What is Group Banking
Group banking is a plan offered by banks that generally provides incentives for groups, such as employees at a company, if the group establishes a banking relationship with the institution. For example, a bank may offer loans or other banking products to all employees of an organization through a promotion. Or, a bank might offer employees of a large employer special perks if they open a checking account with direct deposit, lower rates on home-equity loans or mortgages, or higher interest rates on CDs.

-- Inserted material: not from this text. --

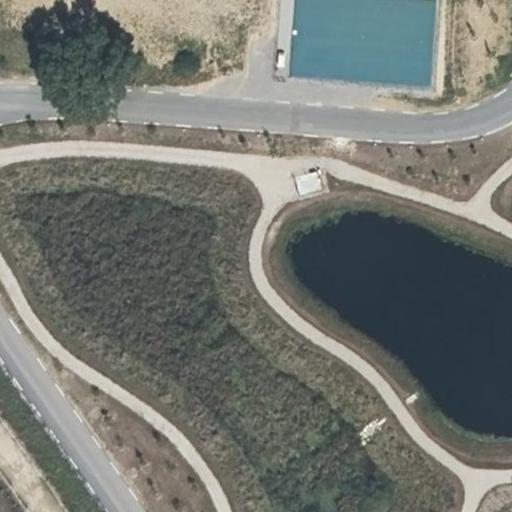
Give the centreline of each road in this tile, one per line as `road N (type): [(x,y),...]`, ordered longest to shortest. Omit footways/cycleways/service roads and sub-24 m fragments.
road 1 (unclassified): [(0,104),(418,128),(458,126),(511,104)]
road 2 (unclassified): [(130,511),(0,324)]
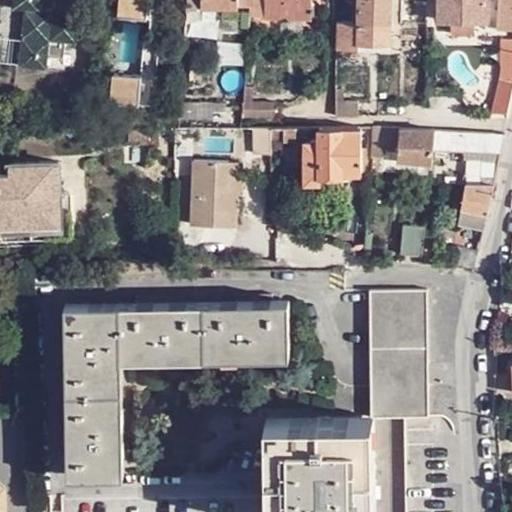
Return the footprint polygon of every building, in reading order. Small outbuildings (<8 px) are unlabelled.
[(84,0),(17,0),(16,10),(29,12),(24,66),(51,69),(53,41),(81,44),(84,0)] [(166,0),(123,0),(122,14),(153,17),(165,18),(166,0)] [(189,0),(189,10),(204,7),(203,0),(189,0)] [(255,0),(255,15),(266,16),(266,19),(316,20),(316,0),(255,0)] [(360,0),(362,22),(393,23),(393,0),(360,0)] [(437,0),(437,23),(451,23),(451,36),(475,37),(476,23),(488,24),(487,0),(437,0)] [(511,30),(511,0),(500,0),(499,30),(511,30)] [(165,18),(153,17),(152,34),(147,34),(144,73),(160,75),(165,18)] [(362,22),(338,21),(338,46),(393,47),(393,23),(362,22)] [(418,38),(400,38),(400,51),(418,52),(418,38)] [(500,78),(511,78),(511,38),(500,39),(500,78)] [(144,73),(117,70),(115,100),(157,104),(160,75),(144,73)] [(492,111),(508,114),(511,88),(511,78),(500,78),(492,111)] [(245,105),(245,116),(276,116),(275,101),(257,101),(257,85),(247,86),(245,105)] [(346,86),(337,86),(335,115),(361,116),(361,97),(346,98),(346,86)] [(245,117),(245,116),(245,105),(181,105),(180,118),(245,117)] [(277,127),(258,127),(258,157),(276,157),(277,127)] [(365,127),(324,127),(324,141),(323,145),(318,144),(310,144),(308,183),(326,184),(326,177),(346,177),(347,172),(364,172),(365,127)] [(399,127),(378,127),(375,158),(384,157),(391,152),(399,152),(399,127)] [(437,149),(438,130),(407,129),(402,127),(399,127),(399,152),(399,162),(435,163),(437,149)] [(509,134),(438,130),(437,149),(505,153),(509,134)] [(228,188),(229,165),(197,163),(193,226),(239,228),(240,188),(228,188)] [(0,230),(66,229),(63,165),(14,166),(15,176),(0,176),(0,230)] [(245,165),(229,165),(228,188),(240,188),(244,189),(245,165)] [(498,187),(502,171),(474,169),(467,183),(498,187)] [(498,187),(467,183),(462,205),(491,213),(498,187)] [(485,231),(491,213),(462,205),(457,223),(485,231)] [(425,255),(428,223),(404,222),(401,253),(425,255)] [(473,269),(478,250),(458,245),(455,264),(473,269)] [(33,284),(33,267),(24,266),(25,285),(33,284)] [(373,289),(374,363),(430,362),(429,288),(373,289)] [(293,303),(70,304),(71,477),(127,477),(126,360),(294,359),(293,303)] [(374,386),(430,386),(430,375),(430,362),(374,363),(374,376),(374,386)] [(374,386),(374,417),(376,417),(407,416),(430,416),(430,386),(374,386)] [(431,511),(430,416),(407,416),(407,511),(431,511)] [(267,417),(268,494),(267,511),(376,511),(376,417),(374,417),(267,417)] [(56,511),(56,495),(41,494),(41,511),(56,511)] [(267,511),(268,494),(66,494),(65,511),(267,511)]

BREAKING DOWN Group Banking
Potential incentives for group banking can include lower interest rates, lower fees and discounts. Members of a group banking arrangement will usually have access to better perks than they would otherwise be able to obtain on their own. Employees are usually able to choose the account types and financial products that meet their individual needs. Some banks may offer group banking members reward points that can be redeemed for travel, gift cards, cash or merchandise.
Other Benefits of Group Banking
Some other benefits of group banking plans include a single point of contact for the group, and a bank contact who is generally more knowledgeable of the group's plan and needs. This leads to a more personalized banking experience for all members of the group. Banks may offer group members seminars on personal finance topics, or one-on-one financial advice to help them reach their financial goals.

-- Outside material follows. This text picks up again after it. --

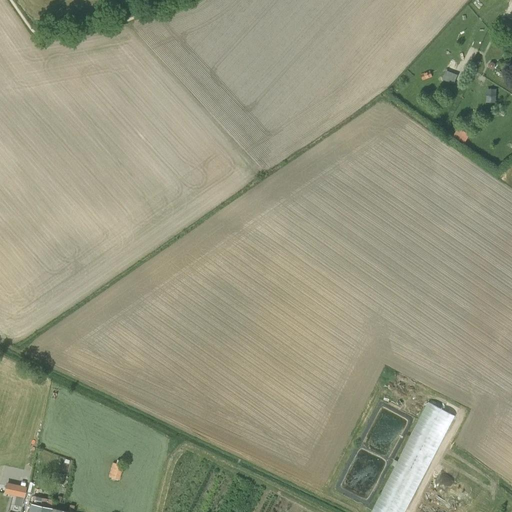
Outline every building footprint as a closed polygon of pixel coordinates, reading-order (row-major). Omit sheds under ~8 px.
[(454,84),(458,75),(447,70),(443,79),(454,84)] [(466,142),(470,134),(459,128),(455,136),(466,142)] [(405,511),(455,416),(428,402),(371,511),(405,511)] [(122,465),(123,461),(117,460),(116,464),(112,462),(108,477),(119,480),(123,466),(122,465)] [(14,505),(23,507),(28,487),(7,482),(4,493),(16,496),(14,505)] [(51,511),(52,508),(31,503),(28,511),(51,511)]
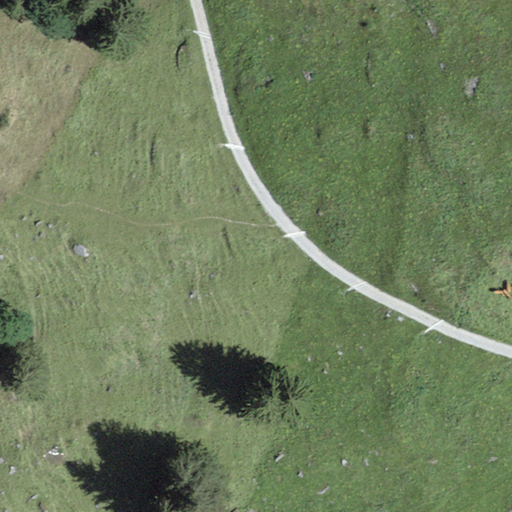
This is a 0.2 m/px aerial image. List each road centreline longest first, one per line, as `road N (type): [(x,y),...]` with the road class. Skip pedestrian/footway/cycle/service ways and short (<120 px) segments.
road 1 (track): [(284,220),(357,281),(511,349)]
road 2 (track): [(201,0),(237,136),(284,220)]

Employers benefit from offering their employees group banking plans because many employees consider group banking an employment benefit on a par with paid time off, sick leave, health insurance and retirement savings plans. Therefore, partnering with a bank to offer group banking can help businesses attract and retain high-quality talent. Group banking plans can allow employers to expand their employee benefits package for minimal additional cost.
Employees are usually not required to sign up for group banking benefits offered by an employer, but in many cases, the perks of signing up for group banking are sufficient to compel many employees to take advantage of it. Group banking provides banks with a pool of customers they do not have to actively recruit, and reduces costs associated with transactions like direct deposit of paychecks. Group banking also gives banks access to more capital via the money deposited by group members.
Members of a group banking plan do not have to be employees of the same company; members of any organization or cooperative may be able to take advantage of a group banking plan. Group banking plan members may be members of the same church, HOA or other organization.